Create a UTF-8 text file (without BOM which is used to identify endianess and is not needed and is not recommended for UTF-8) and then open it with Windows Notepad and you will see that it displays correctly.
Generally speaking, when you are convinced that you are the only one who is right, and the rest of the world is wrong, it is worth taking some time to think about it better.
When I copy-paste some text with non-ascii symbols (I used "het Kröller-Müller Museum") into NotePad, and save, it creates this file:
Code: Select all
0000000 150 145 164 040 113 162 366 154 154 145 162 055 115 374 154 154
0000020 145 162 040 115 165 163 145 165 155 015 012
0000033
When I upload this file to my website, access it with FireFox from Linux, it also displays correctly. When I copy-paste it from FireFox into gedit, it still displays correctly. When I save it from gedit, though, I get
Code: Select all
0000000 150 145 164 040 113 162 303 266 154 154 145 162 055 115 303 274
0000020 154 154 145 162 040 115 165 163 145 165 155 012 012
0000035
Now I open this UTF-8 file with WordPad, and get to see this:

This doesn't look so good anymore... It shows exactly the effect I described: the UTF-8 bytes are interpreted as if they were Latin-1 characters.
Now the amazing thing is that when I save this file from WordPad, and load it into NotePad, I do get the ö and ü back. Which of course should count as an error: it was not what WordPad diaplayed, and NotePad could not possibly know I did not actually mean to write what WordPad displayed: "het Kröller-Müller Museum". Which is what I get on TalkChess when I copy-paste it from the WordPad display. Saving it and reading it Back into NotePad should have given me the same thing.

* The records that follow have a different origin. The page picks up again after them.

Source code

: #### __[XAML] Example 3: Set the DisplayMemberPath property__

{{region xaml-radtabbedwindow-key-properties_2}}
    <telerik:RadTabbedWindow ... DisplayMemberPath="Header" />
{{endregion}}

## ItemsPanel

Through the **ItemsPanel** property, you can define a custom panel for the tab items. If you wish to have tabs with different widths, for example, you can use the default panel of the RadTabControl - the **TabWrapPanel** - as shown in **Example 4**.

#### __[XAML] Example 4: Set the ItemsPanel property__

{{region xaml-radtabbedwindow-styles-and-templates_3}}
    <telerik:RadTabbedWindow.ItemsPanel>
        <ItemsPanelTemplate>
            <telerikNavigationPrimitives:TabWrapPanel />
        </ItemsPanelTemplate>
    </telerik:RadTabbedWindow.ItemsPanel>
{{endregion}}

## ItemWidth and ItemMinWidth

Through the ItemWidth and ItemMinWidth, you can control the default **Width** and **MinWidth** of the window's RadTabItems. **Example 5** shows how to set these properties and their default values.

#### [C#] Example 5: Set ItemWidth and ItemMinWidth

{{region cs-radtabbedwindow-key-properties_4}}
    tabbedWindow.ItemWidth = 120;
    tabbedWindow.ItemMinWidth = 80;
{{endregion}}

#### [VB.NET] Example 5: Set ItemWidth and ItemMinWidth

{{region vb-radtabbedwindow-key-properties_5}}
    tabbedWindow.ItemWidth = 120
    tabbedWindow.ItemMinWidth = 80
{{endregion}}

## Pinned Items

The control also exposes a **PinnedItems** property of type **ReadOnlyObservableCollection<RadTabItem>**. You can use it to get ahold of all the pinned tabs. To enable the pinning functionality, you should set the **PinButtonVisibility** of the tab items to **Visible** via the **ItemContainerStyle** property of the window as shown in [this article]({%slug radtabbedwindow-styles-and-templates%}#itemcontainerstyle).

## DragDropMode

So it seems these newer versions of NotePad are cheating to make it appear they do something that is logically impossible: judge if a file should be interpreted as UTF-8 or Latin-1. I have no idea what algorithm it uses for that. Perhaps when all non-ascii sequences are valid UTF-8 it guesses that the file is UTF-8 encoded. This can be a wrong guess, especially when there are very few non-ascii characters in the file.